Scriv’s Favorite Albums of the Decade: 2016

The release of the Panama Papers and Pokémon GO, the manufacture of the last VCR, the Cubs’ victory at the World Series, and the first effective vaccine against ebola; David Bowie, Prince, Muhammad Ali, Eli Wiesel, Gene Wilder, George Michael, Carrie Fisher.

Aesop Rock – The Impossible Kid
In the music video for “Rings”, Aesop Rock is laid out on a coroner’s table, and his head is opened like a book. It’s an excellent metaphor for the album as a whole; this is his most vulnerable work to date, but also his most accessible. Simultaneously tucked away in the barn he’s sheltered himself in and wriggling through choked and filthy city streets, Aes engages with family, grief, aging, mental illness, cat ownership, and a scene that has failed him, juicing even the smallest moments and most banal interactions for cosmic, existential meaning.

Agoraphobic Nosebleed – Arc
The first in a planned series of EPs, the rest of which never materialized, this is less an Agoraphobic Nosebleed album and more like a Kat Katz solo record, with Scott Hull engineering most of the instruments. This is an absolutely acrid piece of work; everything about it conjures chemical hazards, from the punishing low end to Katz’s signature gargled-glass vocal attack.

Car Bomb – Meta
Sometimes all that stands between a band and greatness is a few production choices; Car Bomb’s hyper-aggressive mathcore required something a little cleaner than what they had going on w^w^^w^w. Car Bomb aren’t the only band who play this kind of frenetic, laser-precise music (Frontierer, for instance), but they employ a greater sense of melody and dynamic range than anyone else in their cohort, and that deft approach is what separates a blandly punishing sound from one with real artistic weight.

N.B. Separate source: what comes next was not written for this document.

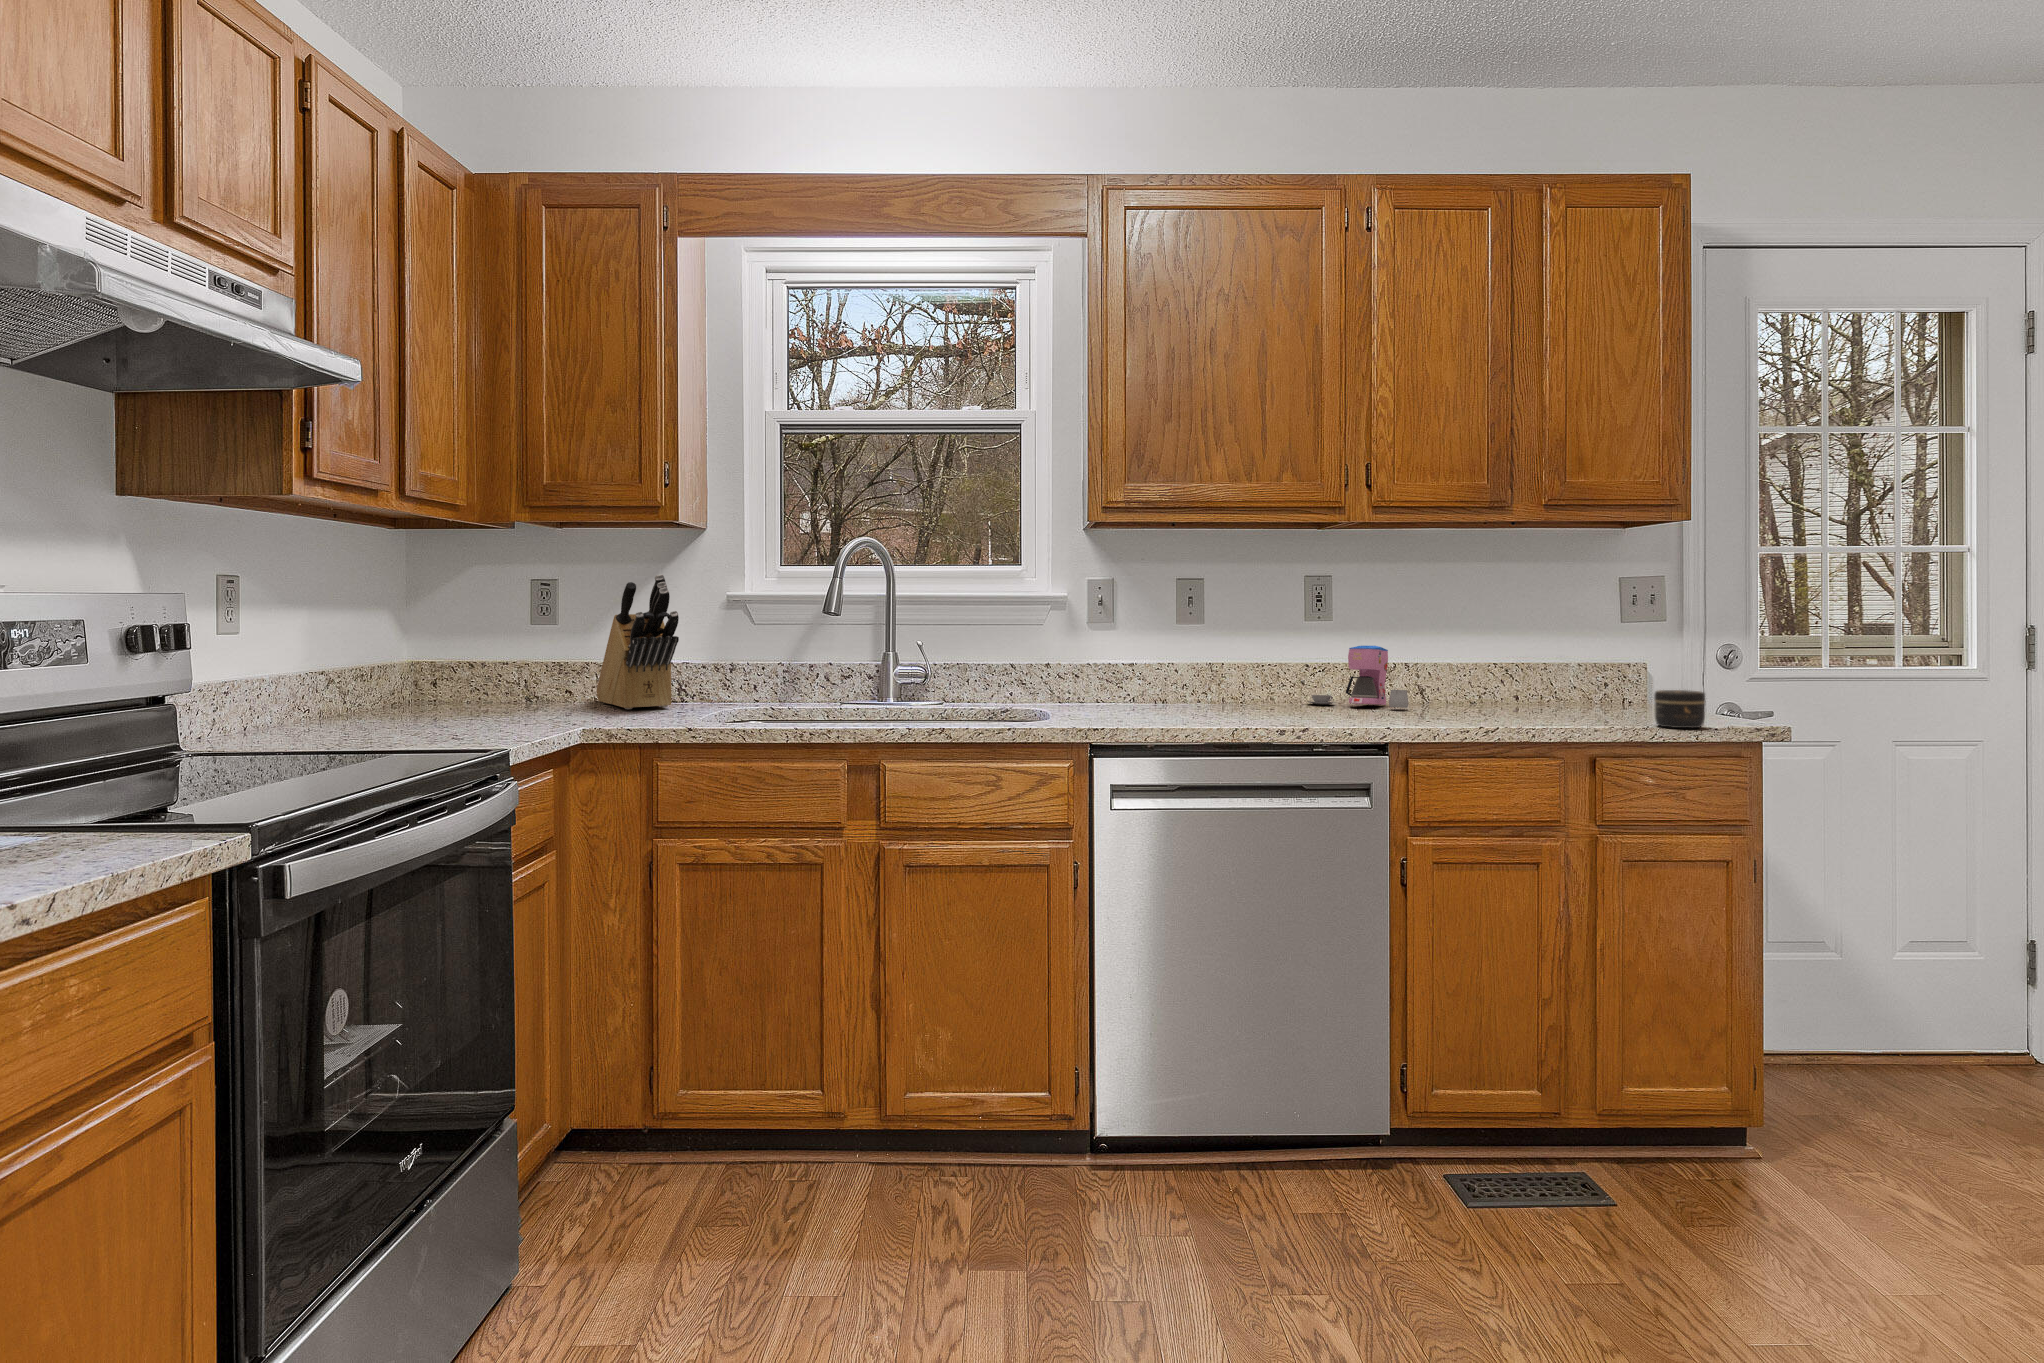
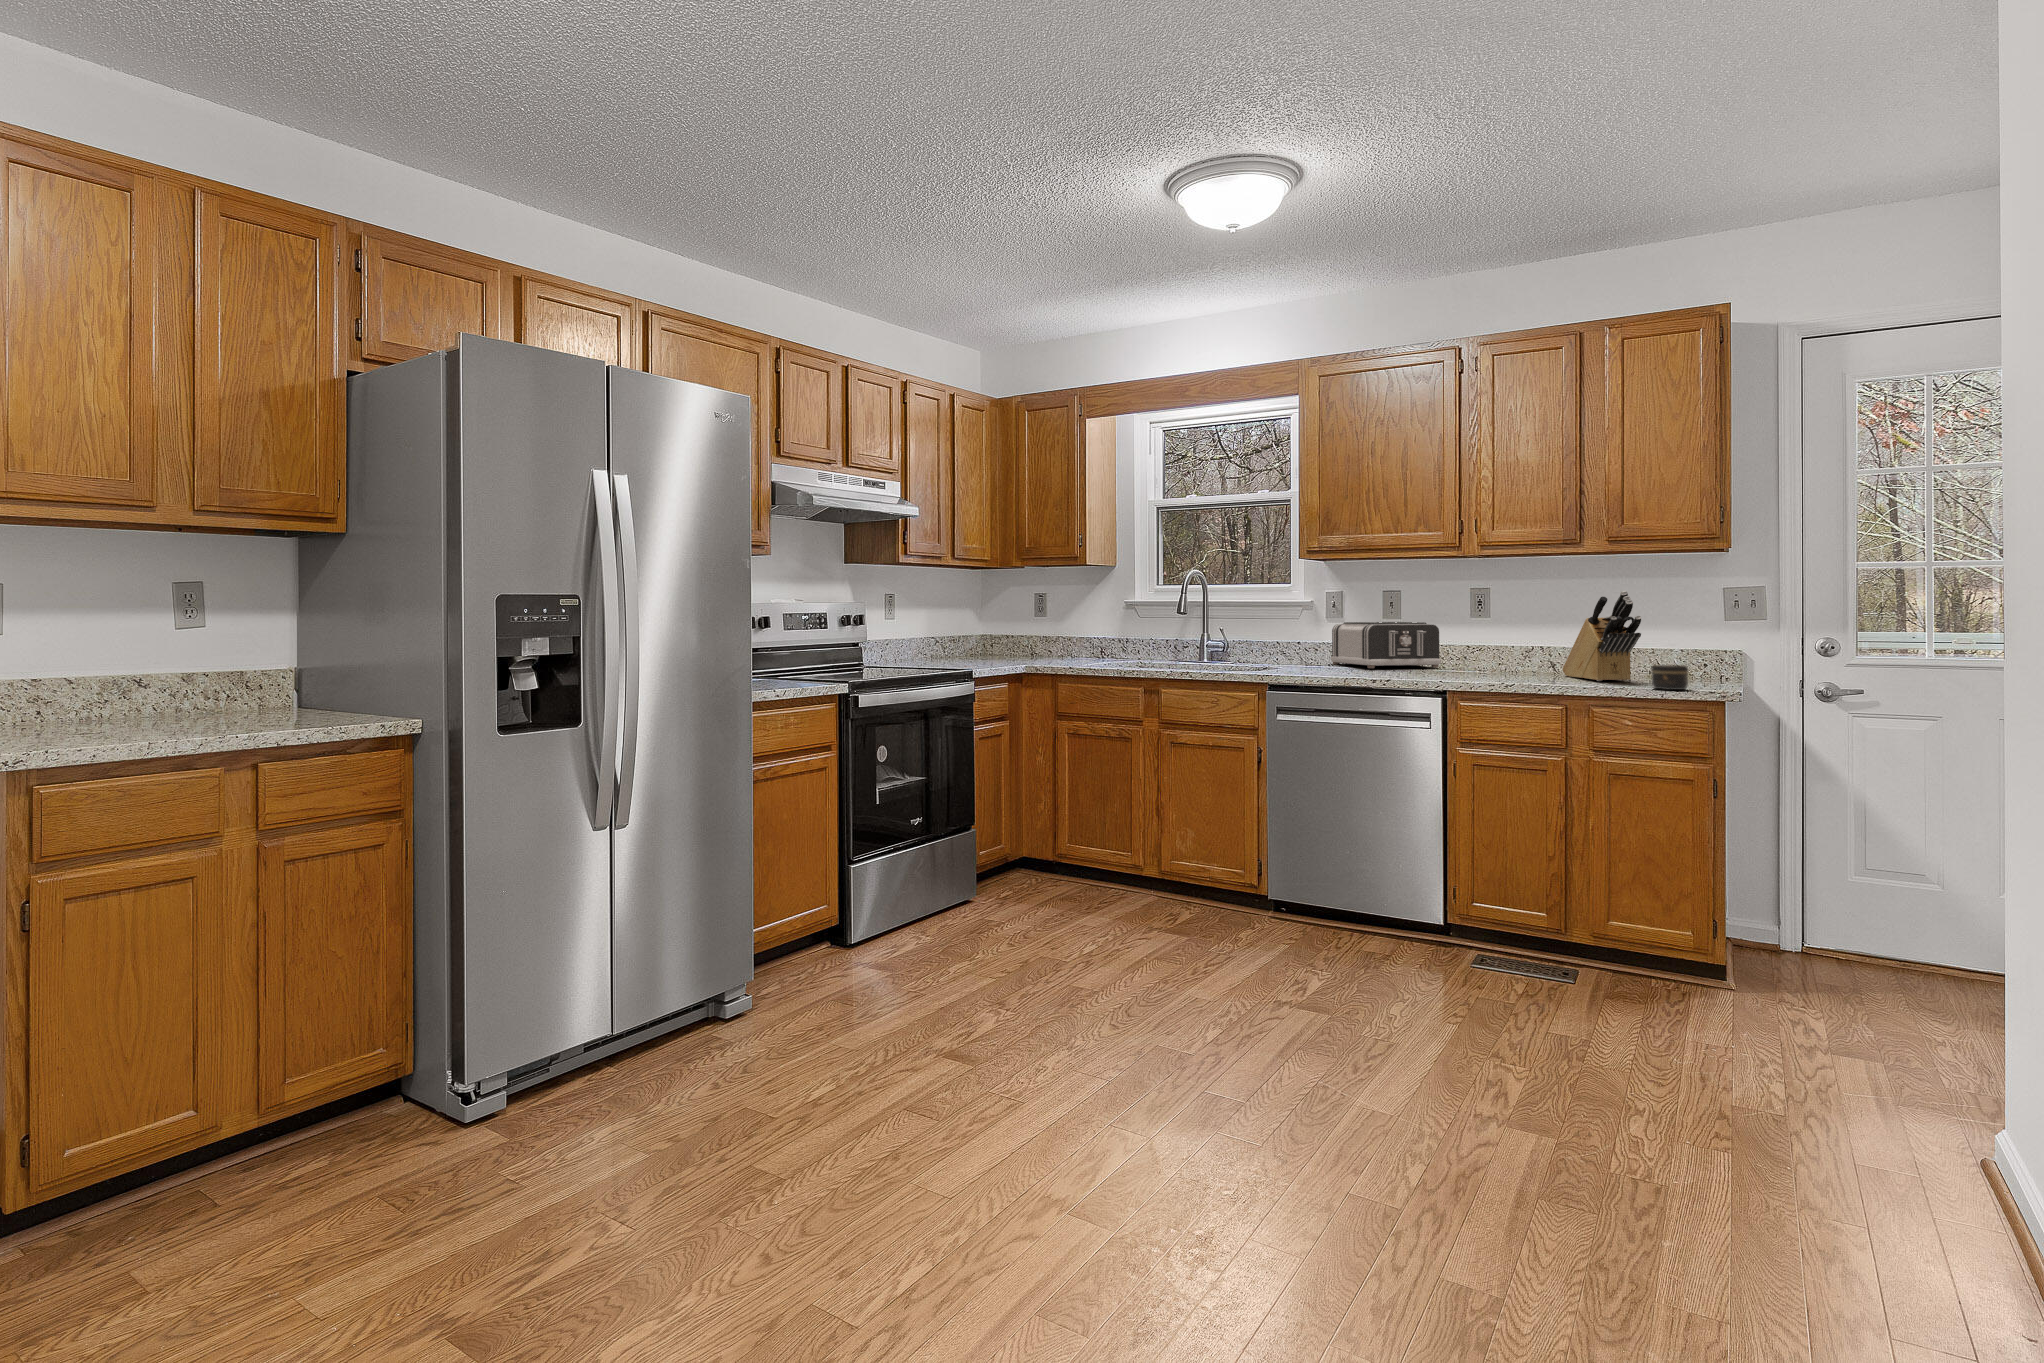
knife block: present [596,574,679,709] -> present [1563,591,1641,681]
toaster: none [1101,628,1271,706] -> present [1331,622,1441,668]
coffee maker: present [1308,646,1408,708] -> none [1455,633,1515,674]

clipping. – Splendor and Misery
Was anyone expecting a sci-fi concept album from clipping? Anyone? Bueller? Maybe we should have been, but even after wrapping my head around the idea, I was still boggled by the storytelling, by the ability of the production to be richly textured and icily desolate at the same time, by a melodious, a capella entry in the “story” series, by the final declaration of optimistic nihilism in the final track.

Gojira – Magma
Wounded by the death of the Duplantier’s mother, Gojira turned their gaze even further inwards and set themselves free to explore and experiment. The result is an album in uneasy but intricate balance with itself, a held hand in a dark place. Perhaps not as tightly-knit as L’Enfant Sauvage, but more raw.

öOoOoOoOoOo – Samen
A wildly cacophonous Katamari Damacy ball of cellos, breakcore electronics, metal guitars, and pop arrangements, aggregated around the core of the most flexible and dynamic vocal performance of 2016.

Sulphur – Omens of Doom
A polished and barbed black metal album, alloyed with spooky synths and some of the most radiant guitar solos I’ve ever heard, solos that capture some of the fire and glory of early heavy metal, which gleam even brighter housed as they are in the gloom.